第三部設定です。シンシアちゃんが霊感ある子です。
一番怖いのはこの子かもしれない……。
休日、勉強会を開こうとオキシペタルムクラッスの教室に集まる。
「それにしても……暑いな……」
「八月ですからねー……」
ユーカリが呟くと、シルバーが笑って答える。ここの学級は北国出身の人達ばかり、シンシア以外は暑さに慣れていない。
「そうですか?それなら、冷たい飲み物を持ってきますよ」
「シンシアは暑さに強いな……」
「さすが、元義賊だね……」
シンシアは立ち上がり、飲み物を持ってくるために食堂へ向かった。その途中でこの世の者ではない人を見るが、特に気にせず通り過ぎる。
――この手のものは関わるだけ面倒だ。
ただでさえ死者の声がまとわりついているのに、それ以上変なことに関わりたくない。生者に何か出来るわけでもないので、見えないふりをするしかないのだ。
教室に戻り、机に飲み物を置く。
「ありがとうね~、シンシアちゃん」
「いえ、この暑さでは王国に住んでいるとどうしてもきついですよ。私も少しきついですし」
そういえば、シンシアもいつも着ているマントを脱いでいる。そこはやはり王国出身者だ。
「あ、そうだわ~。怪談でもしてみないかしら~?」
「かい、だん?」
シンシアの頭には上り下りの階段の方が浮かんでいた。それに気付いたガザニアが説明する。
「怖い話をして、それで涼むというものだな」
「あ、そうなんですね」
「シンシアは傭兵や義賊ならではの怖い話を知ってそうだな」
ユーカリが妹に振ると、彼女は「怖い話、ねぇ……」と過去を思い出し、
「傭兵時代、拾い食いしたせいで寄生虫に脳を食われた人がいて……」
「待って待って待って!それ違う意味の怖さだから!聞きたくない!」
真顔でそんなことを話そうとする少女をシルバーが止めた。
「そう?この後結構ヤバいことになったけど」
「なんでこの子こんな落ち着いてられんの⁉実際に見たんだよな⁉」
「傭兵とか義賊をやっていたら慣れるわよ。内臓が飛び出していることもあるし」
「この子怖い!」
「何なら拷問の話でも……」
「はい次!次行こう!アンナ、何かないか⁉」
駄目だこの子に話をさせたら別の意味で怖くなる!
そう悟ったシルバーは慌てて別の人に話を振る。……だが、振った相手が悪かった。
「あるわよ~。これはね……」
そう、今度は怪談話が怖すぎたのだ。アンナが話し終える頃には、アドレイとサライはガザニアに、メーチェはフィルディアにしがみついていた。
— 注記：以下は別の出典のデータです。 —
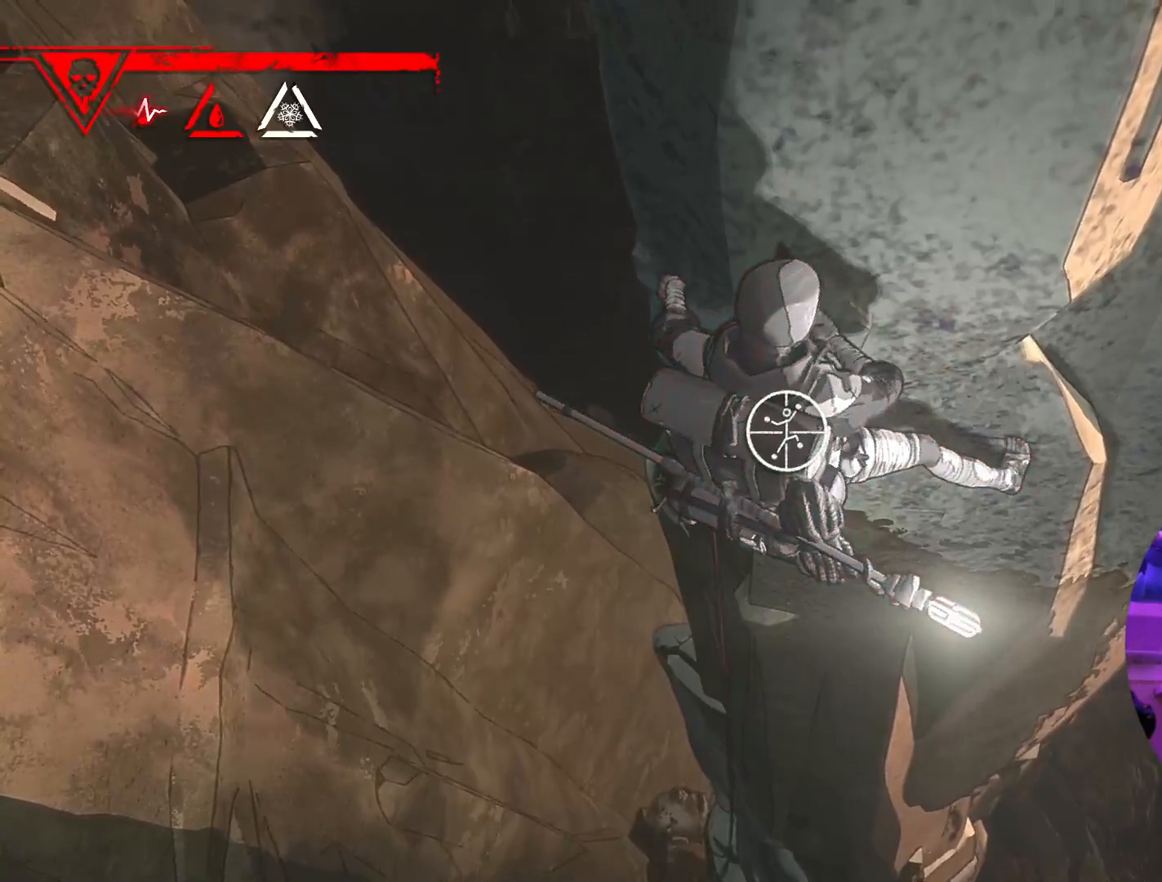
{"buttons": ["R1"], "left_stick": "up-left", "right_stick": "center", "events": [[183, "right_stick", "up"], [233, "right_stick", "center"], [250, "left_stick", "up-left"]]}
「アンナのばかぁああああ!全然甘口じゃなかったよ⁉」
「ガザニア、僕達友達だよね⁉今日一緒に寝てくれるよね⁉」
「うぅううう……!せ、先生のところに……!」
「さすがに今のは怖かったな……」
「そうですねー……」
ガザニアとフィルディアは三人を必死になだめ、ユーカリの感想にシルバーは頷いていた。そんな中、シンシアだけは静かに飲み物を飲んでいた。
「お前は平気なんだな」
ユーカリが妹に言うと、「怖がっていたら義賊なんて出来ないので」と答えた。
「当然だな」
フィルディアも頷く。
「それに、今まで呪われたこともないし」
「そ、そうだよね!お化けなんていないよね」
アドレイに言われ、シンシアは「へ?」と思わず声を漏らした。そして、視線を逸らす。
「えっと……いないとは……言ってないね?」
「えぇええ何々怖い!」
「私はお化けではないわよ」
突然何かを叩く音が聞こえてきて、シンシア以外の人が「ひっ⁉」と声をあげる。
「ごめんごめん。謝るから肩を叩かないで、痛いから」
少女は至って冷静に告げると、その音は止む。
「あなた、自分が人より力強いってこと自覚して……。肩の骨にヒビが入るかと思った……」
そして何もないところに声をかける。……まさか。
「……シンシア、お前、霊が見えるのか……?」
「え?まぁ、一応。さっきも見ましたし」
「……そりゃあ、怖がらないわけだ……」
こういったことに慣れているのだろう。これが日常だと思っていた節さえある。
「そういえば、アンナさんの話って帝国でのものですよね?」
「そうよ~。よく分かったわね~」
アンナが頷くと、「じゃあ、やっぱりあそこの話か」と呟いた。
「確か、首を吊った人がたくさんいて」
「え?」
「来た人にイタズラするために物を動かして」
「待って」
「構ってほしくて手とか足を引っ張って」
「「「「「「「「これ以上詳しく話さないで!」」」」」」」」
……本当に怖いのはこの子なのかもしれない。